Distinct Spanning Trees Say that you are asked to produce a labelled graph $G$ that has $E$ edges and exactly $k$ distinct spanning trees. In general, how much do we know about whether such a graph exists? For example, a labelled graph with $6$ edges and exactly $7$ distinct spanning trees seems to be impossible to create. Beyond brute force/exhaustion, what tools do we have at our disposal to answer questions of this nature? 
 A: Take for example the graph $G=(V,E)$ where $V = \{a,b,c,d\}$ and $E = \{ab, bc, bd, cd\}$. Then the adjacency matrix is
$$
A = \left(
\begin{array}{cccc}
 0 & 1 & 0 & 0 \\
 1 & 0 & 1 & 1 \\
 0 & 1 & 0 & 1 \\
 0 & 1 & 1 & 0 \\
\end{array}
\right)
$$
and the degree matrix
$$
D = \left(
\begin{array}{cccc}
 1 & 0 & 0 & 0 \\
 0 & 3 & 0 & 0 \\
 0 & 0 & 2 & 0 \\
 0 & 0 & 0 & 2 \\
\end{array}
\right).
$$
Hence the Laplacian matrix is
$$
D - A = \left(
\begin{array}{cccc}
 1 & 0 & 0 & 0 \\
 0 & 3 & 0 & 0 \\
 0 & 0 & 2 & 0 \\
 0 & 0 & 0 & 2 \\
\end{array}
\right) - \left(
\begin{array}{cccc}
 0 & 1 & 0 & 0 \\
 1 & 0 & 1 & 1 \\
 0 & 1 & 0 & 1 \\
 0 & 1 & 1 & 0 \\
\end{array}
\right) = \left(
\begin{array}{cccc}
 1 & -1 & 0 & 0 \\
 -1 & 3 & -1 & -1 \\
 0 & -1 & 2 & -1 \\
 0 & -1 & -1 & 2 \\
\end{array}
\right).
$$
This matrix has eigenvalues $\lambda=4,3,1,0$ and hence by Kirchhoff's theorem it has $\frac14(4\cdot3\cdot 1) = 3$ spanning trees. We can verify this by nothing that a spanning tree of $G$ has as edges $ab$ and exactly two of $bc, bd$, and $cd$, for a total of $\binom 32=3$ spanning trees. 
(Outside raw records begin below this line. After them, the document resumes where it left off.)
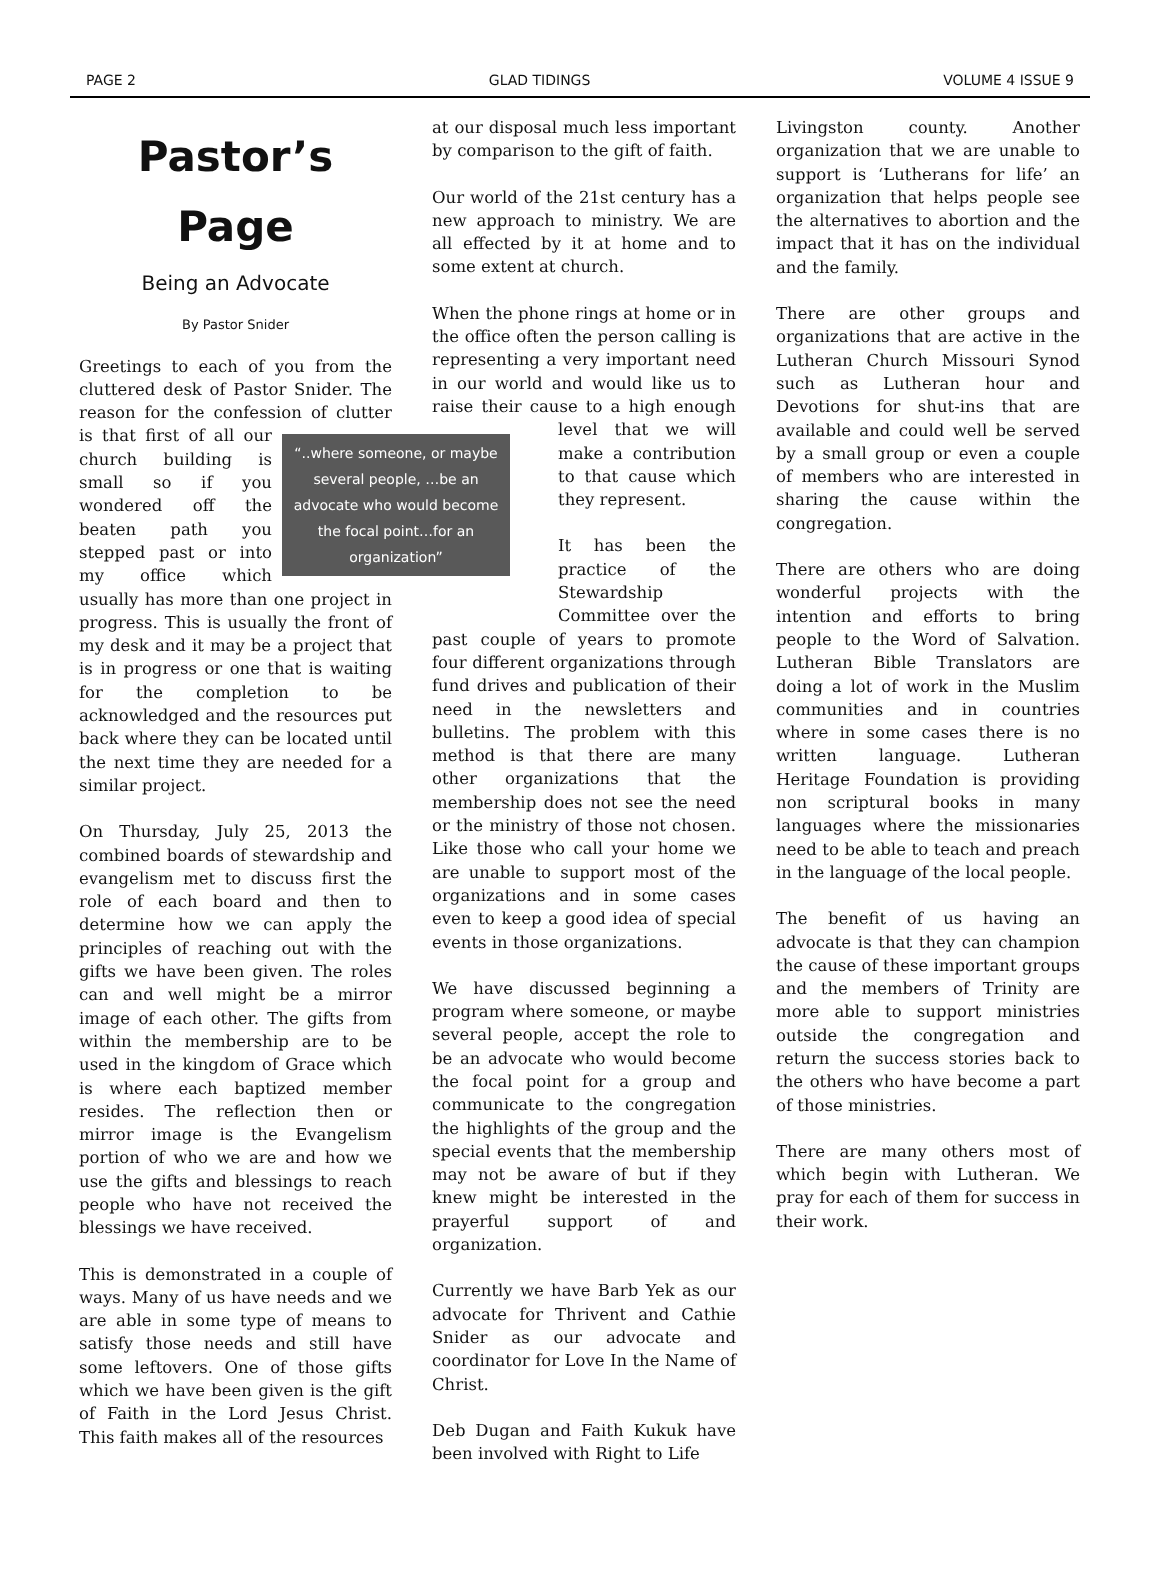PAGE 2 GLAD TIDINGS VOLUME 4 ISSUE 9
Pastor’s
Page
Being an Advocate
By Pastor Snider
Greetings to each of you from the cluttered desk of Pastor Snider. The reason for the confession of clutter is “..where someone, or maybe several people, …be an advocate who would become the focal point…for an organization” that first of all our church building is small so if you wondered off the beaten path you stepped past or into my office which usually has more than one project in progress. This is usually the front of my desk and it may be a project that is in progress or one that is waiting for the completion to be acknowledged and the resources put back where they can be located until the next time they are needed for a similar project.
On Thursday, July 25, 2013 the combined boards of stewardship and evangelism met to discuss first the role of each board and then to determine how we can apply the principles of reaching out with the gifts we have been given. The roles can and well might be a mirror image of each other. The gifts from within the membership are to be used in the kingdom of Grace which is where each baptized member resides. The reflection then or mirror image is the Evangelism portion of who we are and how we use the gifts and blessings to reach people who have not received the blessings we have received.
This is demonstrated in a couple of ways. Many of us have needs and we are able in some type of means to satisfy those needs and still have some leftovers. One of those gifts which we have been given is the gift of Faith in the Lord Jesus Christ. This faith makes all of the resources
at our disposal much less important by comparison to the gift of faith.
Our world of the 21st century has a new approach to ministry. We are all effected by it at home and to some extent at church.
When the phone rings at home or in the office often the person calling is representing a very important need in our world and would like us to raise their cause to a high enough level that we will make a contribution to that cause which they represent.
It has been the practice of the Stewardship Committee over the past couple of years to promote four different organizations through fund drives and publication of their need in the newsletters and bulletins. The problem with this method is that there are many other organizations that the membership does not see the need or the ministry of those not chosen. Like those who call your home we are unable to support most of the organizations and in some cases even to keep a good idea of special events in those organizations.
We have discussed beginning a program where someone, or maybe several people, accept the role to be an advocate who would become the focal point for a group and communicate to the congregation the highlights of the group and the special events that the membership may not be aware of but if they knew might be interested in the prayerful support of and organization.
Currently we have Barb Yek as our advocate for Thrivent and Cathie Snider as our advocate and coordinator for Love In the Name of Christ.
Deb Dugan and Faith Kukuk have been involved with Right to Life
Livingston county. Another organization that we are unable to support is ‘Lutherans for life’ an organization that helps people see the alternatives to abortion and the impact that it has on the individual and the family.
There are other groups and organizations that are active in the Lutheran Church Missouri Synod such as Lutheran hour and Devotions for shut-ins that are available and could well be served by a small group or even a couple of members who are interested in sharing the cause within the congregation.
There are others who are doing wonderful projects with the intention and efforts to bring people to the Word of Salvation. Lutheran Bible Translators are doing a lot of work in the Muslim communities and in countries where in some cases there is no written language. Lutheran Heritage Foundation is providing non scriptural books in many languages where the missionaries need to be able to teach and preach in the language of the local people.
The benefit of us having an advocate is that they can champion the cause of these important groups and the members of Trinity are more able to support ministries outside the congregation and return the success stories back to the others who have become a part of those ministries.
There are many others most of which begin with Lutheran. We pray for each of them for success in their work.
More generally, note that for any tree, $|V|= |E|+1$. Cayley's formula tells us that there are $(|E|+1)^{|E|-1}$ trees on graphs with $|E|$ edges. So the first thing to check would be whether $k>(|E|+1)^{|E|-1}$, in which case no such graph exists. If this inequality does not hold, however, then there is more work to be done.